La chiave del metodo? Un campione di controllo, realizzato con saliva umana e miscela moderna di betel, calce, corteccia di catechu e tabacco, per simulare le condizioni reali della masticazione.
La prova regina è arrivata da “Burial 11”: una donna di circa 25 anni, i cui denti contenevano tracce inequivocabili dei principi attivi del betel, nonostante l’assenza di macchie.
“È la prima prova biochimica diretta dell’uso del betel in Asia continentale,” ha detto l’autore dello studio Piyawit Moonkham, dell’Università di Chiang Mai.
Archeologia molecolare: il futuro è nei denti

Secondo Melandri Vlok, bioarcheologa australiana, lo studio è una pietra miliare: “Usare questa tecnologia per rilevare sostanze psicoattive nei denti antichi è qualcosa di mai fatto prima.”
E non è solo questione di tecnologia. Il lavoro è importante anche perché viene da ricercatori locali, e non da colossi occidentali. La placca è stata analizzata negli USA, ma la guida dello studio è tutta thailandese.
“È uno degli aspetti che mi emoziona di più,” ha detto Vlok. “Finalmente vediamo emergere la ricerca scientifica direttamente dalle regioni di cui parliamo.”

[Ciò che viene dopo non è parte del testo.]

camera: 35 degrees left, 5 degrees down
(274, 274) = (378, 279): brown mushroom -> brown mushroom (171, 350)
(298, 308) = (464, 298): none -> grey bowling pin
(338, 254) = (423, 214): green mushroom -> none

Una tradizione millenaria… oggi demonizzata
Oggi il betel è classificato come cancerogeno, legato a un aumento significativo dei casi di cancro orale. In Thailandia il governo lo ha scoraggiato dagli anni ’40, e oggi è raro nelle città, anche se ancora comune nelle zone rurali.
Moonkham, però, ricorda anche il lato umano:
“Mia nonna lo masticava dopo pranzo, parlando con le amiche. Era un momento di socialità.”
Lontano dai salotti accademici, il betel era un legame, un gesto condiviso. Ed è proprio questa la prospettiva che lo studio vuole recuperare.
La tecnica del futuro?

L’uso dell’LC-MS nella ricerca archeologica è ancora raro per via dei costi: serve un Orbitrap, uno spettrometro tra i più avanzati al mondo. Ma ora che ha dimostrato la sua efficacia, potrebbe aprire una nuova frontiera per scoprire tracce invisibili di:
- Droghe e piante medicinali
- Alimenti fermentati
- Tradizioni rituali legate all’olfatto e al gusto
E tutto senza distruggere i resti antichi, rendendo la tecnica perfetta per campioni delicati.
E adesso?
Il team prevede di analizzare oltre 150 resti ancora non studiati a Nong Ratchawat. E Moonkham vuole approfondire i ruoli sociali, religiosi e curativi del betel nel Neolitico.
Perché a volte basta un dente per scoprire che la storia dell’umanità passa anche da un quid masticato attorno al fuoco.